Great book for kids . . . a fun biography of Jeff Kinney, the young genius behind the best-selling WIMPY KID series.
How did it happen? How did easy-going computer geek Kinney create a new Charlie Brown for our modern age? Few men could be more different from "Peanuts" creator Charles M. "Sparky" Schulz. Schulz grew up in Depression era Minnesota, walking to school in minus thirty degree weather. Foraging for pencils and ink in the town dump. Dancing for pennies outside his father's barber shop. Setting his mangy junkyard dog on the kids who tormented him throughout his early years.
While Schulz' early life was like the Charles Bronson movie HARD TIMES, Jeff Kinney's was laid back and almost aristocratic. Schulz had to count every penny that came from the family barber shop, and never did get beyond a high school education. Jeff Kinney played with computers as a child and easily got a scholarship to a fancy college. Schulz was drafted into the U.S. Army in World War II, and as a German-American wrestled with bitter, complex issues of loyalty. (Snoopy tries over and over to shoot down the Red Baron, but never quite succeeds.) Jeff Kinney eased his way into greatness while keeping a prosperous day job as a computer programmer.
Schulz created a gang of kids endlessly thirsty for knowledge, and capable of enormous introspection.

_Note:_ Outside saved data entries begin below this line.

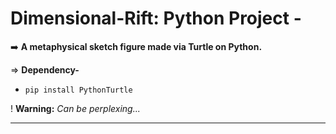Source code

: # Dimensional-Rift: Python Project -

➡️ **A metaphysical sketch figure made via Turtle on Python.**
<br>

⇒ **Dependency-**

- `pip install PythonTurtle`

! **Warning:** _Can be perplexing..._


------------------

Where Linus and Charlie Brown might typically debate the meaning of life or the finer points of St. Paul's epistles, Greg Heffley and his pal Rowley never go much beyond how to avoid wedgies in gym class. The humor is loose, and easy, but it never goes too far beyond slapstick. Greg is a born shirker and delights in goofing off. Charlie Brown is a born worrier and carries the weight of the world on his shoulders. Greg is shockingly incurious for a child, while Charlie Brown and the Peanuts gang are fascinated by everything from the life of Beethoven to the First World War. It's amazing how Kinney has managed to challenge the old masters with his loose, easy, wet noodle hero, who comes across more as a torpid garter snake than a tragic hero.
The Wimpy Kid books are great fun, but comparing them to Peanuts is like comparing Neil Simon to William Shakespeare, or Laurence Welk to Duke Ellington. And isn't it strange how the cover illustration on this little biography makes Kinney look almost . . . Satanic?